Comfort with Remote Work
But what seemed to be an unalloyed boon for the commercial real estate market in the Boston area now seems more like a mixed blessing in the wake of the coronavirus pandemic.
It’s not that Big Tech’s bottom line has come under stress, far from it. Tech moguls like Jeff Bezos and Mark Zuckerberg are making money hand over fist amid increased demand for their various services in our new, socially-distanced world.
Rather, it’s a case of tech companies having adapted almost too well to the conditions of our dystopian, pandemic–shadowed reality, with these companies having signaled early on in the pandemic that work-from-home will be their new norm until the coronavirus is finally brought to heel.
It is that shift to remote work by the tech sector, in turn, that has played a significant role in dampening demand for new office space in Boston, according to Eli Gilbert, head of market research at VTS.
“When it comes to Boston, one of the big contributors to that slowdown has been the tech sector,” Gilbert said. “Certainly, of any industry out there that is an office space user, tech companies are the ones the most comfortable with the work-from-home place [where] we are today.”
Give and Take
It’s far from a perfect theory. Seattle, home to Amazon and Microsoft, has a VODI office demand score of 42, still on the low side but higher than Boston’s 36.
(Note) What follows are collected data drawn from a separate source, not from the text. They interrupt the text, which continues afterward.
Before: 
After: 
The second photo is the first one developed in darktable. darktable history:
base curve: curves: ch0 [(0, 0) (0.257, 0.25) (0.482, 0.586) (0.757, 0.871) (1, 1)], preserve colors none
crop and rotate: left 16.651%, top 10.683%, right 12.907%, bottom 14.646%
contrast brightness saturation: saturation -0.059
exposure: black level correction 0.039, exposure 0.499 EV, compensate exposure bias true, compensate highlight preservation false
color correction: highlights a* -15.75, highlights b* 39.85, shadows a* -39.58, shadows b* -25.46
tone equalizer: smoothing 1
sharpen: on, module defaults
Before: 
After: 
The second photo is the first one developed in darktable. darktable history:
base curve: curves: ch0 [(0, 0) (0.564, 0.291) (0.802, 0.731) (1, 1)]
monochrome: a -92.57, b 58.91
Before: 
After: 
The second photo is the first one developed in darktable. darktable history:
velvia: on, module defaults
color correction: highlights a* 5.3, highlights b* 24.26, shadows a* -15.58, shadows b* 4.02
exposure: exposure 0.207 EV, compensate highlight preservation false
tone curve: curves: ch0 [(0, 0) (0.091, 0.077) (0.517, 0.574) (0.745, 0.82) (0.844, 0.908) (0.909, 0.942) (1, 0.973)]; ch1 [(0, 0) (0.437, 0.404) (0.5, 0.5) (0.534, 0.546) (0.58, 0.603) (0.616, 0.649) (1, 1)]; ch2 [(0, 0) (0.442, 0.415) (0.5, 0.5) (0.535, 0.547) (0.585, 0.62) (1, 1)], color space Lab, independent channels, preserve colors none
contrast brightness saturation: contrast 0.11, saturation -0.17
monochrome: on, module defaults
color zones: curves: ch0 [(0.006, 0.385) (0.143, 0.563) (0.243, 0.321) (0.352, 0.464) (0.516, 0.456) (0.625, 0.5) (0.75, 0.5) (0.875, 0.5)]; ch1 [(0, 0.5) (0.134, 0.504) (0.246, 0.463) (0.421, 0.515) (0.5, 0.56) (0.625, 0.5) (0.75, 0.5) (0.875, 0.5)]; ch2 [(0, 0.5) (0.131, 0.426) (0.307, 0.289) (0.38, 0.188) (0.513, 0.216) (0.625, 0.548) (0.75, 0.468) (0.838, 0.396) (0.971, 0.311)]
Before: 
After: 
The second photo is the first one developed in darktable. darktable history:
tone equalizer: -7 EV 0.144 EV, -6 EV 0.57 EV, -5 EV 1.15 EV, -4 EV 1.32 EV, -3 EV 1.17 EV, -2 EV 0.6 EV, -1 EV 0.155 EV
Chicago, not exactly a tech hub, is now sucking wind when it comes to demand for office, with a positively anemic score of 28.
But other markets more reliant on industries other than tech have indeed seen demand for office space bounce back more quickly than we have.
With Wall Street booming, New York saw one of the sharpest rebounds in office demand following the coronavirus shutdown last spring, with its VODI score back up to 42.
And with government spending way up amid the pandemic, Washington, D.C. is weighing in at a vastly improved 67 on the VODI scale.

Scott Van Voorhis
Riding a surging creative sector amid a boom in streaming services, Los Angeles, with a score of 72, has fared the best, with office demand now back to three-quarters of where it was before the pandemic.
Yet other than San Francisco, no other city has seen such a sluggish rebound in office demand: Boston’s VODI score rose a measly 9 points after hitting bottom at 27 this spring.
Apparently, what the tech sector giveth, it can also taketh away.